Elle avança un peu la tête, et regarda à son tour la dormeuse. Lise reposait dans une attitude charmante, en appuyant sa tête sur le délicat petit bras blanc qui ressortait de la large manche de précieuse dentelle. Ses cheveux sombres tombaient en deux longues nattes sur la robe flottante, en soyeuse étoffe blanche, que couvraient presque des flots de dentelle. Sa physionomie fatiguée s'était détendue sous l'empire du repos, un peu de rose montait à son teint satiné, d'une blancheur nacrée. Peut-être faisait-elle en ce moment quelque doux rêve, car ses petites lèvres s'entr'ouvraient légèrement, comme pour un sourire.

— Elle est plus belle encore que la princesse Olga! chuchota Sonia d'un ton admiratif.

— C'est vrai. Mais elle souffrira davantage, dit Dâcha en hochant la tête.

— Pourquoi, marraine?

— Parce qu'elle doit avoir plus d'âme. On voit cela dans ses yeux… Non, Sonia, je n'ai pas le courage de la réveiller maintenant! Si elle fait un joli rêve, mieux vaut qu'elle le continue un peu, pauvre mignonne princesse. A sept heures et demie, nous aurons encore le temps de l'habiller, en nous dépêchant beaucoup.

Les deux femmes de chambre avaient disparu depuis un long moment, lorsqu'une porte s'ouvrit sans bruit, laissant apparaître le prince Ormanoff. Il était en tenue du soir, comme toujours pour le dîner, même en famille. Il s'arrêta à quelques pas de la chaise longue et, longuement, contempla Lise.

Il passa tout à coup la main sur son front et, tournant le dos, se mit à arpenter lentement le salon. Sur le tapis, son pas s'amortissait. De temps à autre, il jetait un coup d'oeil sur la dormeuse, et ses sourcils avaient un froncement d'impatience. Il s'arrêta enfin dans une embrasure de fenêtre et se mit battre une marche légère sur la vitre, en pétrissant de son talon le tapis — signe de forte irritation.
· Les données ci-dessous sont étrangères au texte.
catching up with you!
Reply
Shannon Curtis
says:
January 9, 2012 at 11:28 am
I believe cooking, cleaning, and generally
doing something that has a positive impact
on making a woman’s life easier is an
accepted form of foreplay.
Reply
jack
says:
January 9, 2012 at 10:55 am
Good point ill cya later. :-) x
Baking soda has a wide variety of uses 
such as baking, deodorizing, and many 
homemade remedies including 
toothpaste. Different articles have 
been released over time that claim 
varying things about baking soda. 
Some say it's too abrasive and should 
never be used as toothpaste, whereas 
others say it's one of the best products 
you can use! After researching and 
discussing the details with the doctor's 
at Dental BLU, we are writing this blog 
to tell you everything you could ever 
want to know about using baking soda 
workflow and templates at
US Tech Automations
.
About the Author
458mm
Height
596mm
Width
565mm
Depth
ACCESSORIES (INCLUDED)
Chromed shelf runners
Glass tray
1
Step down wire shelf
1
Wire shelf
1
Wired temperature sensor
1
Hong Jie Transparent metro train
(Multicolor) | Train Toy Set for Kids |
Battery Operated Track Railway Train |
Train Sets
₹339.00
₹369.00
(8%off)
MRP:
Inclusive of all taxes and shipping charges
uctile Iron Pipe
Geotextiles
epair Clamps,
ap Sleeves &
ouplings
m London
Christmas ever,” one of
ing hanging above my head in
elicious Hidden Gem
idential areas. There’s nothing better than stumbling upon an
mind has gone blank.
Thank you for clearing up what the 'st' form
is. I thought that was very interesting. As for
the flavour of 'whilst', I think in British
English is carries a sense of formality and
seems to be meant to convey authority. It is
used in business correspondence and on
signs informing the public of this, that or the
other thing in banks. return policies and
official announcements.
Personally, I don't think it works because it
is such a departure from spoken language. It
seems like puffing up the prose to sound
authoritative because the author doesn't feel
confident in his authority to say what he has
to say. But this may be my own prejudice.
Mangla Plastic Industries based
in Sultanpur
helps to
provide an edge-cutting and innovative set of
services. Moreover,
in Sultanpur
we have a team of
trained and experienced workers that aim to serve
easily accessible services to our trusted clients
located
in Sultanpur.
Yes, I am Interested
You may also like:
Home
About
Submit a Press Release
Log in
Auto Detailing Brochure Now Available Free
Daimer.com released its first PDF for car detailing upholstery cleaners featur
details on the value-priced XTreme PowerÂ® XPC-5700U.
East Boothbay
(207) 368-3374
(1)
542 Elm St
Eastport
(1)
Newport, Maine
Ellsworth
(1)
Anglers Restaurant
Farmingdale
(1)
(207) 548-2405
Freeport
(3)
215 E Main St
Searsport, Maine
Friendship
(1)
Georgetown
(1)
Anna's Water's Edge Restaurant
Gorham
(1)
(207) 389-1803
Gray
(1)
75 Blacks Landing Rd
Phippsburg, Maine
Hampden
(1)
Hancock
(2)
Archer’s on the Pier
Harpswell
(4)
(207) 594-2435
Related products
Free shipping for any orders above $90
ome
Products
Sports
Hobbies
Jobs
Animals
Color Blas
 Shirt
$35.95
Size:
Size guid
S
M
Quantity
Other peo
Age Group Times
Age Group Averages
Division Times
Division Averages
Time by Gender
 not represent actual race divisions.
Dâcha entra pour voir si la jeune femme était enfin éveillée. Mais elle s'éloigna aussitôt sur un geste impératif du prince.

— Son Altesse n'a tout de même pas osé la réveiller! murmura-t-elle à l'oreille de Sonia. Elle dort comme une petite bienheureuse! Et lui attend… Il attend! Seigneur! il saura bien lui faire payer cette patience-là, qui est trop étonnante chez lui pour ne pas cacher quelque chose!

Huit heures sonnèrent, et Lise dormait toujours. Sous le talon de Serge, un grand creux s'était formé dans la laine blanche du tapis semé de fleurs rosées.